*** Record set ***

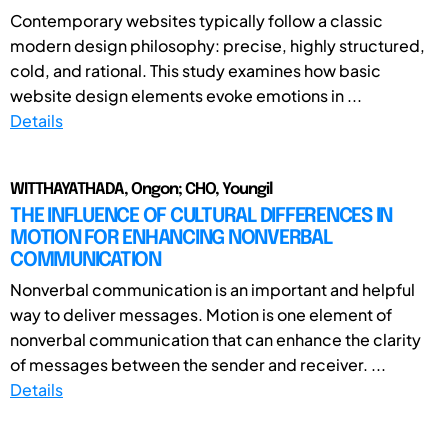
Contemporary websites typically follow a classic
modern design philosophy: precise, highly structured,
cold, and rational. This study examines how basic
website design elements evoke emotions in ...
Details
WITTHAYATHADA, Ongon; CHO, Youngil
THE INFLUENCE OF CULTURAL DIFFERENCES IN
MOTION FOR ENHANCING NONVERBAL
COMMUNICATION
Nonverbal communication is an important and helpful
way to deliver messages. Motion is one element of
nonverbal communication that can enhance the clarity
of messages between the sender and receiver. ...
Details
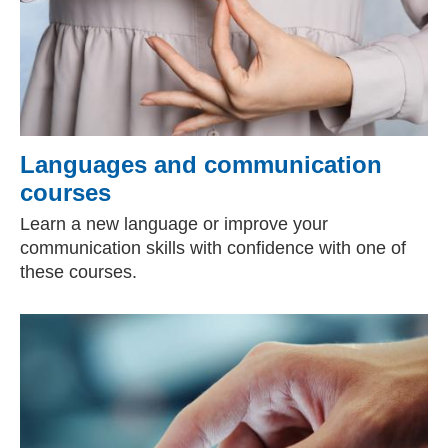
Languages and communication
courses
Learn a new language or improve your
communication skills with confidence with one of
these courses.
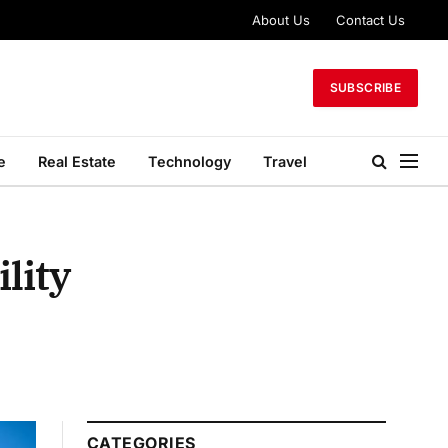
About Us
Contact Us
SUBSCRIBE
e
Real Estate
Technology
Travel
lity
CATEGORIES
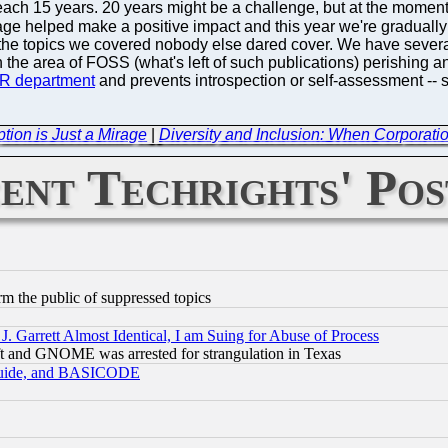
l reach 15 years. 20 years might be a challenge, but at the mom
age helped make a positive impact and this year we're graduall
e topics we covered nobody else dared cover. We have several 
n the area of FOSS (what's left of such publications) perishing 
PR department
and prevents introspection or self-assessment -- 
ption is Just a Mirage
|
Diversity and Inclusion: When Corporati
ent Techrights' Pos
orm the public of suppressed topics
 Garrett Almost Identical, I am Suing for Abuse of Process
t and GNOME was arrested for strangulation in Texas
 Guide, and BASICODE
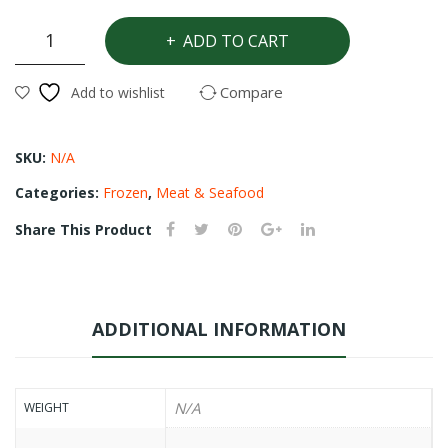
n
ed
Whitening
ADD TO CART
rice
pal
Fish
m
(Hake)
Compare
Add to wishlist
quantity
oil)
SKU:
N/A
Categories:
Frozen
,
Meat & Seafood
Share This Product
ADDITIONAL INFORMATION
N/A
WEIGHT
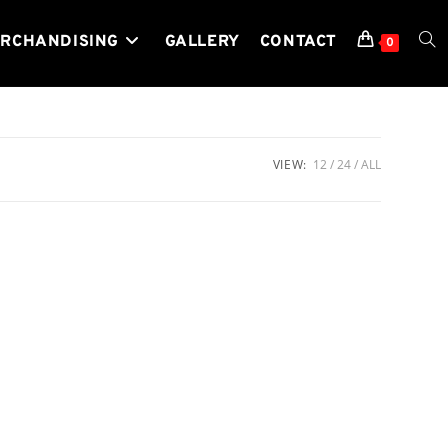
RCHANDISING
GALLERY
CONTACT
TOG
0
WEB
VIEW:
12
24
ALL
SEA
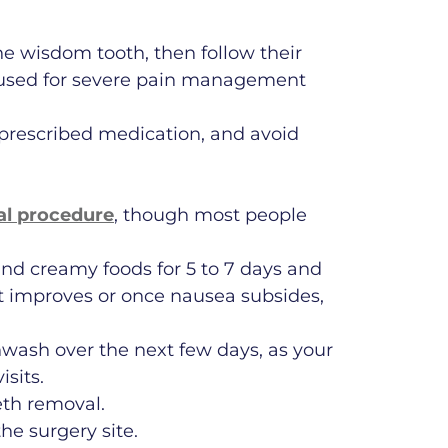
e wisdom tooth, then follow their
e used for severe pain management
e prescribed medication, and avoid
l procedure
, though most people
 and creamy foods for 5 to 7 days and
fort improves or once nausea subsides,
hwash over the next few days, as your
isits.
eth removal.
he surgery site.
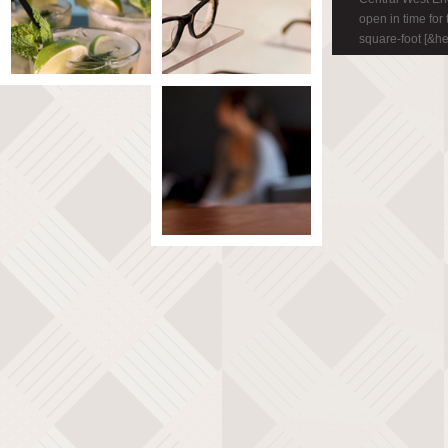
open in time for
square-foot [&h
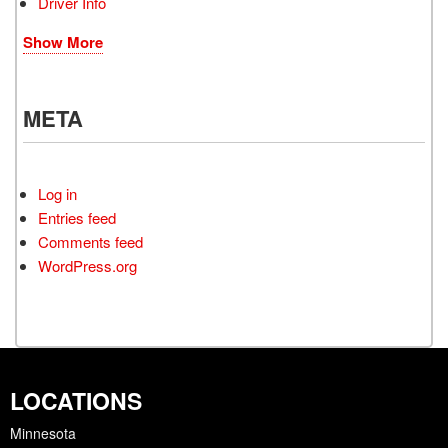
Driver Info
Show More
META
Log in
Entries feed
Comments feed
WordPress.org
LOCATIONS
Minnesota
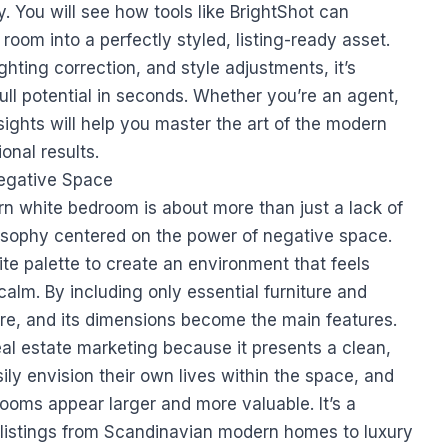
ly. You will see how tools like BrightShot can
 room into a perfectly styled, listing-ready asset.
ghting correction, and style adjustments, it’s
ull potential in seconds. Whether you’re an agent,
sights will help you master the art of the modern
nal results.
Negative Space
n white bedroom is about more than just a lack of
hilosophy centered on the power of negative space.
te palette to create an environment that feels
alm. By including only essential furniture and
ture, and its dimensions become the main features.
real estate marketing because it presents a clean,
ily envision their own lives within the space, and
oms appear larger and more valuable. It’s a
 listings from Scandinavian modern homes to luxury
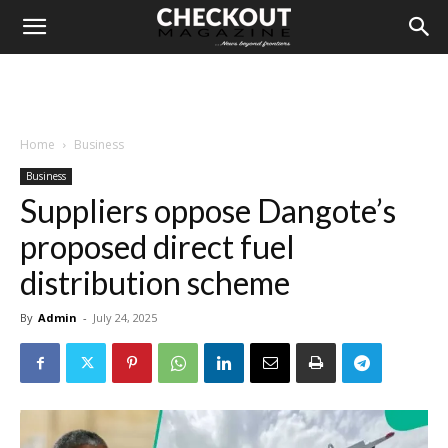
Home
Business
Business
Suppliers oppose Dangote’s
proposed direct fuel
distribution scheme
By
Admin
-
July 24, 2025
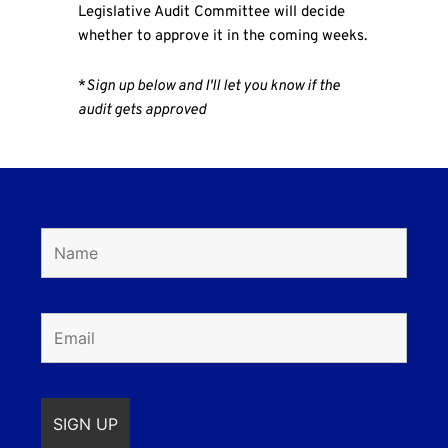
Legislative Audit Committee will decide
whether to approve it in the coming weeks.
*
Sign up below and I'll let you know if the
audit gets approved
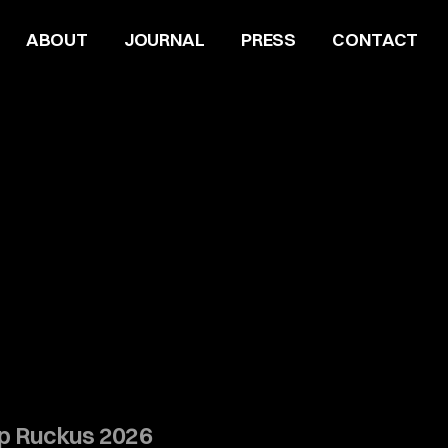
ABOUT
JOURNAL
PRESS
CONTACT
Up Ruckus 2026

***

■ What is being asked ■
Arrange the lines as a Markdown table with the columns Row and Line, starting with the line that contains "Driver Info" and going on through the line that contains "listings from Scandinavian". Number each row, skip blank lines, and leave the pictures out of the table.

■ Solution to this problem ■
| Row | Line |
|---|---|
| 1 | Driver Info |
| 2 | Show More |
| 3 | META |
| 4 | Log in |
| 5 | Entries feed |
| 6 | Comments feed |
| 7 | WordPress.org |
| 8 | LOCATIONS |
| 9 | Minnesota |
| 10 | ly. You will see how tools like BrightShot can |
| 11 |  room into a perfectly styled, listing-ready asset. |
| 12 | ghting correction, and style adjustments, it’s |
| 13 | ull potential in seconds. Whether you’re an agent, |
| 14 | sights will help you master the art of the modern |
| 15 | nal results. |
| 16 | Negative Space |
| 17 | n white bedroom is about more than just a lack of |
| 18 | hilosophy centered on the power of negative space. |
| 19 | te palette to create an environment that feels |
| 20 | alm. By including only essential furniture and |
| 21 | ture, and its dimensions become the main features. |
| 22 | real estate marketing because it presents a clean, |
| 23 | ily envision their own lives within the space, and |
| 24 | oms appear larger and more valuable. It’s a |
| 25 |  listings from Scandinavian modern homes to luxury |